Jay Rutherford patted the bulge that an automatic made in his coat pocket.

“And maybe he will.”

“But look, Jay. We’re likely to get caught. Somebody’s sure to catch us—”

“Mr. Koss,” purred Jay Rutherford, “you forget one thing.”

“Yeah?”

“You forget human nature.”

“What’s human nature got to do with it?”

“Most people — and you’re a good example of this — more or less believe in ghosts. They laugh at the idea in the daylight — but when night comes they stay away from cemeteries. It’ll be dusk in an hour... I think we can work without interruption.”

“It’s bad luck to dig open a grave.”

“Ten grand,” Jay Rutherford smiled, “is a lot of money.”

Some people said that old Ira Slater was crazy.

“He’s a little cracked,” they would say. And then they always added, “But who wouldn’t be — with a job like that.”

On that October day, red sunset was surrendering to red moonrise when old Ira heard a car humming up the lonely hill. From the door of the toolshed he squinted at the yew-lined road. A sedan turned into the cemetery, and he hobbled out to meet it.

The chauffeur, a morose chap with an underslung jaw, switched off the motor, and the car listed as a bulky man stepped to the running board from the back seat.

He grabbed Ira Slater’s dangling right paw and shook it vigorously.

“Mighty glad to know you!” he boomed. “My name’s Jay Rutherford Longworth.”

“Howdy do,” Ira intoned in his cracked old voice.
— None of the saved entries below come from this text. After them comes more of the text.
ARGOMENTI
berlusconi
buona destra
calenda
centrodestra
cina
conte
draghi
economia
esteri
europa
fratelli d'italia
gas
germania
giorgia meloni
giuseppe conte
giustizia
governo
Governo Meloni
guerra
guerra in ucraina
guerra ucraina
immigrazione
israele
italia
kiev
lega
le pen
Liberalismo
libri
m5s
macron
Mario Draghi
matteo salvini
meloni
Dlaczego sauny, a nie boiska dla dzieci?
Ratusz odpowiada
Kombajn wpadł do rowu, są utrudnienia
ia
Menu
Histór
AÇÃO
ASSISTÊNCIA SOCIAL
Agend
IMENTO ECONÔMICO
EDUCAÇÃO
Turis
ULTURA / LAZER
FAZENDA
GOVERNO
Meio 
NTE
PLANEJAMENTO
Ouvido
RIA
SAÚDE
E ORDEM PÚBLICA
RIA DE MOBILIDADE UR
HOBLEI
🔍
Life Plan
He rubbed his fingers. “My name’s Ira Slater.”

“And this,” Jay Rutherford said, “is Mr. Koss. Mr. Otis Koss.”

“Howdy do,” Ira repeated. “What kin I do for you?”
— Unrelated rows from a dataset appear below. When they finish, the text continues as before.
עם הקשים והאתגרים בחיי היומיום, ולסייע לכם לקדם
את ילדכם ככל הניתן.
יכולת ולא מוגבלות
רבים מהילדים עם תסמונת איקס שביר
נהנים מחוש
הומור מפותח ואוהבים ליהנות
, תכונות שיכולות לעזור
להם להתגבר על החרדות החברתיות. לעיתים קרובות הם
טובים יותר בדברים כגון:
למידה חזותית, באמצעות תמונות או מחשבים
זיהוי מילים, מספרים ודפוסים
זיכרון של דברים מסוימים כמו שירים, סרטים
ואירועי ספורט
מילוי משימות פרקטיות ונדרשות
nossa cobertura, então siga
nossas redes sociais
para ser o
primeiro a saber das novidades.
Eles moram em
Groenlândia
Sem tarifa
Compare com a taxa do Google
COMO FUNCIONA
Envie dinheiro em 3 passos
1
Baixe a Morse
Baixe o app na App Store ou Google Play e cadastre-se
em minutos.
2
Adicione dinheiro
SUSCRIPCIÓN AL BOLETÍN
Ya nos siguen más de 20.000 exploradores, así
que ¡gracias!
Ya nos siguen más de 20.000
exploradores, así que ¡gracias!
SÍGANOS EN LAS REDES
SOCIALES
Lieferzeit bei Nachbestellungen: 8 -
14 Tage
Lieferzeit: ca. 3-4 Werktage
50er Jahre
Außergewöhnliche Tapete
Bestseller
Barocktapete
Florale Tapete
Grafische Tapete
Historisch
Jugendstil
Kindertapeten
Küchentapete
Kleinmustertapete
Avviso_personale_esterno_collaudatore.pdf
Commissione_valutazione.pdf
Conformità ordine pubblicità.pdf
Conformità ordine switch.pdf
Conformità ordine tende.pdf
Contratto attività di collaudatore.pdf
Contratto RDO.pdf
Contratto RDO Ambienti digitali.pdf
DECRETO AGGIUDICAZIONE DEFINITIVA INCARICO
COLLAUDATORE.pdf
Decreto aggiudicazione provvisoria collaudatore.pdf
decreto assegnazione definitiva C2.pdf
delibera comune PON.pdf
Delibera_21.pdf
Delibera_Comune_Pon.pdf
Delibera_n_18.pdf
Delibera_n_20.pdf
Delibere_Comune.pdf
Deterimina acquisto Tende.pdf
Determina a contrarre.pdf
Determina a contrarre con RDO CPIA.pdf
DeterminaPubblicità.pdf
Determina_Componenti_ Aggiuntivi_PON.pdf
The fat man smiled and roared heartily, “It’s not a question, Mr. Slater, of what you can do for us. It’s what we’re going to do for you. Isn’t that so, Mr. Koss?”

“Truer words than them was never spoke,” Mr. Koss asserted.
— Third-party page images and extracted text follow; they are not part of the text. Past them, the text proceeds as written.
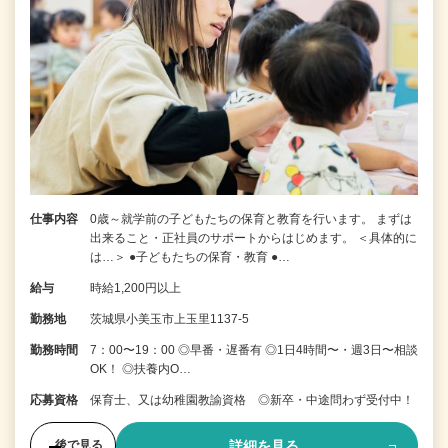
仕事内容
0歳～就学前の子どもたちの保育と教育を行います。 まずは
出来ること・正社員のサポートからはじめます。 ＜具体的に
は…＞ ●子どもたちの保育・教育 ●…
給与
時給1,200円以上
勤務地
茨城県小美玉市上玉里1137-5
勤務時間
7：00〜19：00 ◎早番・遅番有 ◎1日4時間〜・週3日〜相談
OK！ ◎扶養内O…
応募資格
保育士、又は幼稚園教諭資格 ◎新卒・中途問わず受付中！
詳細を見る
後で見る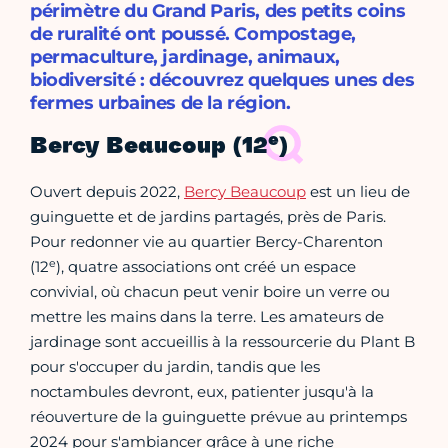
périmètre du Grand Paris, des petits coins
de ruralité ont poussé. Compostage,
permaculture, jardinage, animaux,
biodiversité : découvrez quelques unes des
fermes urbaines de la région.
e
Bercy Beaucoup (12
)
Ouvert depuis 2022,
Bercy Beaucoup
est un lieu de
guinguette et de jardins partagés, près de Paris.
Pour redonner vie au quartier Bercy-Charenton
e
(12
), quatre associations ont créé un espace
convivial, où chacun peut venir boire un verre ou
mettre les mains dans la terre. Les amateurs de
jardinage sont accueillis à la ressourcerie du Plant B
pour s'occuper du jardin, tandis que les
noctambules devront, eux, patienter jusqu'à la
réouverture de la guinguette prévue au printemps
2024 pour s'ambiancer grâce à une riche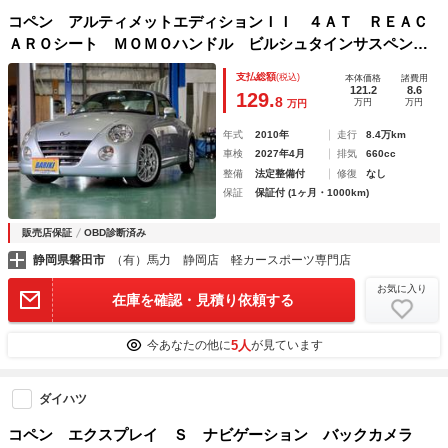
コペン アルティメットエディションＩＩ ４ＡＴ ＲＥＡＣ
ＡＲＯシート ＭＯＭＯハンドル ビルシュタインサスペンシ
ョン ＢＢＳアルミホイール ＨＩＤヘッドライト 社外ナ
支払総額
(税込)
本体価格
諸費用
ビ ＥＴＣ 屋内展示車両 専門店整備済み
121.2
8.6
129.
8
万円
万円
万円
年式
2010年
走行
8.4万km
車検
2027年4月
排気
660cc
整備
法定整備付
修復
なし
保証
保証付 (1ヶ月・1000km)
販売店保証
OBD診断済み
静岡県磐田市
（有）馬力 静岡店 軽カースポーツ専門店
お気に入り
在庫を確認・見積り依頼する
5人
今あなたの他に
が見ています
ダイハツ
コペン エクスプレイ Ｓ ナビゲーション バックカメラ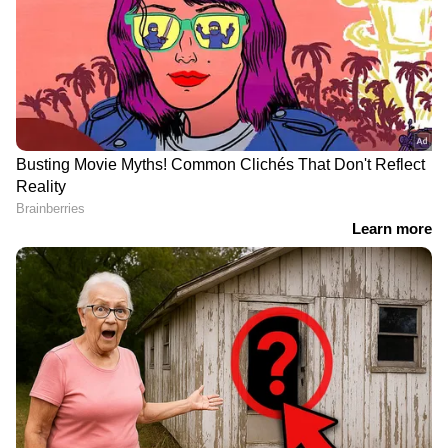
DOWNLOAD APP
സിനിമകളിൽ നിന്ന്
Malayalam OTT Release
വരെ,
Bigg Boss Malayalam Season 7
മുതൽ
Mollywood Celebrity news
,
Exclusive
Interview
വരെ — എല്ലാ
Entertainment
News
ഒരൊറ്റ ക്ലിക്കിൽ. ഏറ്റവും പുതിയ
Movie Release
,
Malayalam Movie Review
,
Box Office Collection
— എല്ലാം ഇപ്പോൾ
നിങ്ങളുടെ മുന്നിൽ. എപ്പോഴും എവിടെയും
എന്റർടൈൻമെന്റിന്റെ താളത്തിൽ ചേരാൻ
ഏഷ്യാനെറ്റ് ന്യൂസ് മലയാളം വാർത്തകൾ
Ira cocked his bony head, clamped together his nutcracker mouth and squinted at the strangers.

“I dunno,” he cackled at last. “Folks that say they’re goin’ to do something for you usually turn around an’ do something to you.”

“Come, come, Mr. Slater,” Jay Rutherford boomed. “Life in a peaceful place like this shouldn’t make you so cynical.”

And he gave Ira Slater’s skinny back a friendly slap between the protruding shoulder blades.

“Don’t do that!” Ira exclaimed. “You keep poundin’ my back an’ you’ll be startin’ my neuralgia!”

Jay Rutherford heavily cleared his throat. “Uh — I take it you’re the sexton here, Mr. Slater.”

“Well,” Ira snapped, “I dunno what I’d be hangin’ round here at this hour for if I wasn’t. I been sexton here for thirty years.”

“You dig the graves, then?”

“There ain’t a remains been put in this ground for more’n a quarter century, that I ain’t dug the grave.”

“Uh — you had a funeral here yesterday, didn’t you?”

Ira stroked his white mustache. “One yesterday and one today. Beats all how folks do die. Yes sir, we buried old Wild Jack Perkins today. He was nigh onto a hundred, an’ as a young feller he came out on these prairies an’ fit the Indians... An’ yesterday — yesterday we buried Nancy Davis. Mrs. Jasper Davis, she was. Banker’s wife... Me an’ her was the same age — sixty-seven...”

Jay Rutherford licked his chops and purred in a rich, confidential voice:

“Mr. Slater. We’ve... uh... got a proposition to make to you.”

“That so?”

“Mr. Slater, how would you like to make fifty dollars?”

“Cash money?”

“Cash money.”

“Never knew a feller to pass up a chance to make a big amount like that. What would I have to do?”

“All you’ll have to do is say three words.”

“Three—?”

Jay Rutherford nodded. “Yes sir, Mr. Slater — all you’ll have to do is to say, ‘There it is’.”

“Dern it!” old Ira exclaimed. “Why don’t you come to the point! There what is?”

The fat man turned and beckoned the chauffeur.

“This,” he said, “is Huckins. Huckins will do the digging.”